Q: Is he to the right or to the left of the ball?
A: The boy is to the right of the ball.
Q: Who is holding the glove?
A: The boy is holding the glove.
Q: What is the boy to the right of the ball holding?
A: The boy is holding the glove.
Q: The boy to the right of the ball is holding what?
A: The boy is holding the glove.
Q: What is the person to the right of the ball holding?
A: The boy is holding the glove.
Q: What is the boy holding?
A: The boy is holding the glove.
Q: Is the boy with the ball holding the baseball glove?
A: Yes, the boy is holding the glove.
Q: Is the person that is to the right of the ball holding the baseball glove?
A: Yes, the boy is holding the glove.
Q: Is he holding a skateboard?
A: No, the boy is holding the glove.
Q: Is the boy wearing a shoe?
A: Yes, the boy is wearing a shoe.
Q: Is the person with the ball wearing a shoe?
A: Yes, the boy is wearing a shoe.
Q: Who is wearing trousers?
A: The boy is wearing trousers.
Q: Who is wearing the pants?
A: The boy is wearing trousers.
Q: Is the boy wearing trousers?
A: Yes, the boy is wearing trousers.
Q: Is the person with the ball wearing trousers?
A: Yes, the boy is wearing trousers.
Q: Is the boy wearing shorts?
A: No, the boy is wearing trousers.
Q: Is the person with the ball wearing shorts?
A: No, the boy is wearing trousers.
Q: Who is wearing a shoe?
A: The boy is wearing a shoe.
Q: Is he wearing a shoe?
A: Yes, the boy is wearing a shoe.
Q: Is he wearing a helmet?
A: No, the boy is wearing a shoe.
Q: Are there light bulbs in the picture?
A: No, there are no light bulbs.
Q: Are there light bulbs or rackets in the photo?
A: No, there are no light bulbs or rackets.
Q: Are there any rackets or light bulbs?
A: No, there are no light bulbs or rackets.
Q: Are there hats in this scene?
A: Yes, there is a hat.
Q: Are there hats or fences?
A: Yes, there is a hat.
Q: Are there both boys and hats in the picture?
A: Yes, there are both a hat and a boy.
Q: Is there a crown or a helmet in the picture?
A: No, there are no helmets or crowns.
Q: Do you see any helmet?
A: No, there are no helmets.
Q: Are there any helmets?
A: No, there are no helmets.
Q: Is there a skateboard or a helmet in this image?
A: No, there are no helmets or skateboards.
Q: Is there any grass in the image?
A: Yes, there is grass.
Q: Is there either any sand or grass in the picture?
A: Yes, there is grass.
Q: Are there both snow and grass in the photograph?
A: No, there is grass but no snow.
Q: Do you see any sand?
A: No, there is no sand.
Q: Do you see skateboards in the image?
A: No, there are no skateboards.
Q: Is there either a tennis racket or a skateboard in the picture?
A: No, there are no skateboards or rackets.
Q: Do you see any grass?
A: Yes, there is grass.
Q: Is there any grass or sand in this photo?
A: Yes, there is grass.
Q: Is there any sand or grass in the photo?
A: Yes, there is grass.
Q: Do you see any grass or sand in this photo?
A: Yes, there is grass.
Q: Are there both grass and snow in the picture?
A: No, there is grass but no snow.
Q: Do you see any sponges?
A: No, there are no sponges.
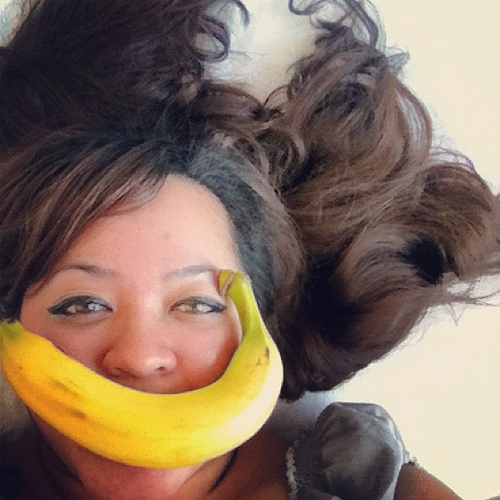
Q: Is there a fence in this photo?
A: No, there are no fences.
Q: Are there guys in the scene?
A: No, there are no guys.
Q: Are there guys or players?
A: No, there are no guys or players.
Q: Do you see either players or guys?
A: No, there are no guys or players.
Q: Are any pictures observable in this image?
A: No, there are no pictures.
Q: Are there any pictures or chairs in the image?
A: No, there are no pictures or chairs.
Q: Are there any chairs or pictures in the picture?
A: No, there are no pictures or chairs.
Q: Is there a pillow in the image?
A: No, there are no pillows.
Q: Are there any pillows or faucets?
A: No, there are no pillows or faucets.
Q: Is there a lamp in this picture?
A: No, there are no lamps.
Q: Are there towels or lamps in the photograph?
A: No, there are no lamps or towels.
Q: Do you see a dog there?
A: No, there are no dogs.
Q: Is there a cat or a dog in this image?
A: No, there are no dogs or cats.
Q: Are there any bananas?
A: Yes, there is a banana.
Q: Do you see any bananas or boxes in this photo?
A: Yes, there is a banana.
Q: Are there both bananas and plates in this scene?
A: No, there is a banana but no plates.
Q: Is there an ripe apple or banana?
A: Yes, there is a ripe banana.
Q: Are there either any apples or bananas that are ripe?
A: Yes, the banana is ripe.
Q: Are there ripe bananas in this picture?
A: Yes, there is a ripe banana.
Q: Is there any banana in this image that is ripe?
A: Yes, there is a banana that is ripe.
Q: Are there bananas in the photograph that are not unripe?
A: Yes, there is an ripe banana.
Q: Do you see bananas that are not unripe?
A: Yes, there is an ripe banana.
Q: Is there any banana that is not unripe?
A: Yes, there is an ripe banana.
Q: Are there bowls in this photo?
A: No, there are no bowls.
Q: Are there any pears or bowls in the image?
A: No, there are no bowls or pears.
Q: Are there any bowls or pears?
A: No, there are no bowls or pears.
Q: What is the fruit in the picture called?
A: The fruit is a banana.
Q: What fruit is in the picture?
A: The fruit is a banana.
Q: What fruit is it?
A: The fruit is a banana.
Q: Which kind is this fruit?
A: This is a banana.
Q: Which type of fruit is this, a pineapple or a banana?
A: This is a banana.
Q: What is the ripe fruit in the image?
A: The fruit is a banana.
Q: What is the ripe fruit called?
A: The fruit is a banana.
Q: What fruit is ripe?
A: The fruit is a banana.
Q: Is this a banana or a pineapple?
A: This is a banana.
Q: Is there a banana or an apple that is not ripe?
A: No, there is a banana but it is ripe.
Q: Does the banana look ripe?
A: Yes, the banana is ripe.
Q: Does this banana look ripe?
A: Yes, the banana is ripe.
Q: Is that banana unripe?
A: No, the banana is ripe.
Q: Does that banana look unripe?
A: No, the banana is ripe.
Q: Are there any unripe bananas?
A: No, there is a banana but it is ripe.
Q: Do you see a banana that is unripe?
A: No, there is a banana but it is ripe.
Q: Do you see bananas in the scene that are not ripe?
A: No, there is a banana but it is ripe.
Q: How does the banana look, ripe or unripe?
A: The banana is ripe.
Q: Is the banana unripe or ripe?
A: The banana is ripe.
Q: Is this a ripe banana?
A: Yes, this is a ripe banana.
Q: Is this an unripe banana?
A: No, this is a ripe banana.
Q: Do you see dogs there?
A: No, there are no dogs.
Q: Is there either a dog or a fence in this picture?
A: No, there are no dogs or fences.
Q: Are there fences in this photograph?
A: No, there are no fences.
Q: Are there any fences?
A: No, there are no fences.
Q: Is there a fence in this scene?
A: No, there are no fences.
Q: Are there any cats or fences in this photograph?
A: No, there are no fences or cats.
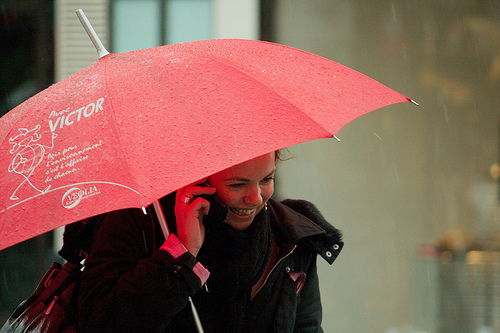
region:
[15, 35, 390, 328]
woman holding red umbrella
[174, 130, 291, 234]
woman smiling while on cell phone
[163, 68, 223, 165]
rain drops on top of umbrella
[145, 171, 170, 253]
silver handle of umbrella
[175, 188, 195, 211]
ring on womans right hand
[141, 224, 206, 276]
pink cuffs on black jacket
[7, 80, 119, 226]
silver lettering on red umbrella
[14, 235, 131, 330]
handbag on woman's shoulder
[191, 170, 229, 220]
black cell phone in woman's right hand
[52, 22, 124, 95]
white shutters behind woman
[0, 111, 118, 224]
a logo on an umbrella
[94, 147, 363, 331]
a woman using her phone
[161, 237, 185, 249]
pink trim on a black sleeve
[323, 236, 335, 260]
metal snaps on a hood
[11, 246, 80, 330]
a purse hanging on a shoulder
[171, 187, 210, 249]
a hand wearing a wedding band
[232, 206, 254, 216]
white teeth in a pink mouth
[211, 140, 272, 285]
a woman wearing a black scarf and jacket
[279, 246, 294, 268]
a metal zipper on a jacket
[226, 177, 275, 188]
two eyes on a face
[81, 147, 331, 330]
girl on cell phone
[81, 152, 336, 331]
girl under umbrella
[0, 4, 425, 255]
red umbrella being held by woman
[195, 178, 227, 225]
cell phone being held by woman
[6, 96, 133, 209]
advertising on red umbrella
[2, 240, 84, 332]
bag being carried by woman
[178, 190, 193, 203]
ring on woman's finger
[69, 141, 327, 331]
woman carrying a bag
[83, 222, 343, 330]
jacket being worn by woman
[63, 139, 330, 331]
woman walking in rain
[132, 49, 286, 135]
A wet red umbrella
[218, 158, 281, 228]
A woman with earrings on smiling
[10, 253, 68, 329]
A black purse with zipper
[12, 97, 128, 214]
A logo on the red umbrella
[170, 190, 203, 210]
A silver ring on a finger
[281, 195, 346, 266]
A black jacket collar with silver snaps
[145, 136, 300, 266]
A woman using a phone under the umbrella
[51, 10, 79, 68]
Blurred white window shutters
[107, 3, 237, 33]
A window behind the woman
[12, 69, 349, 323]
A woman wearing a black jacket walking with an umbrella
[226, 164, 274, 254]
Woman in black shirt smiling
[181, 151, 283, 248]
Woman on phone smiling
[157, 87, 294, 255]
Woman smiling and carrying umbrella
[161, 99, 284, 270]
Woman on phone carrying red umbrella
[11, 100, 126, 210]
Advertisment on red umbrella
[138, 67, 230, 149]
Raindrops on red umbrella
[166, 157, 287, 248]
Woman on phone wearing a ring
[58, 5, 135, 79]
Silver top on red umbrella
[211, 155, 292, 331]
Woman wearing a black jacket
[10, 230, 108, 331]
Woman carrying black handbag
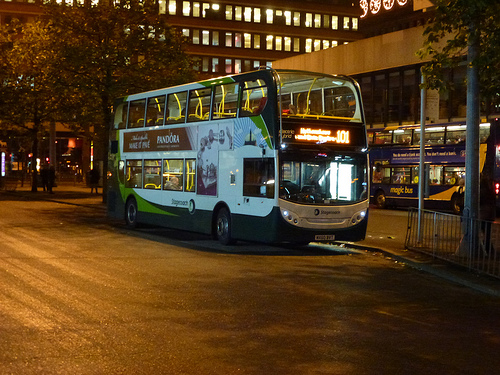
───
Task to complete: Please list every line in the records above that contains the string "towels", matching case exactly.

Output of the task:
Q: Are there towels or lamps in the photograph?
A: No, there are no lamps or towels.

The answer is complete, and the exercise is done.